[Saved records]
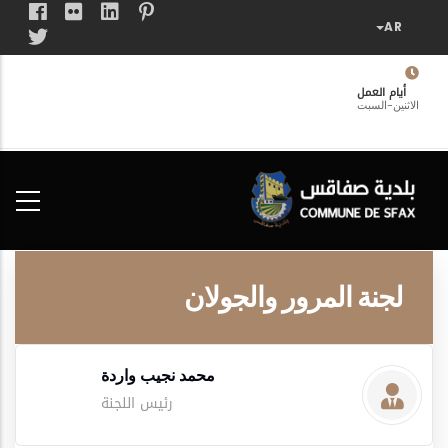
تجاوز
إلى
المحتوى
الرئيسي
أيام العمل
الاثنين-السبت
فضاء
الخدمات
المواطن
لجنة المرور والجولان
محمد نجيب واردة
رئيس اللجنة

● **Exercise brief**: Return every line of text from all the records above without changing anything, and leave out the pictures.

● **Written reply**:
تجاوز
إلى
المحتوى
الرئيسي
أيام العمل
الاثنين-السبت
فضاء
الخدمات
المواطن
لجنة المرور والجولان
محمد نجيب واردة
رئيس اللجنة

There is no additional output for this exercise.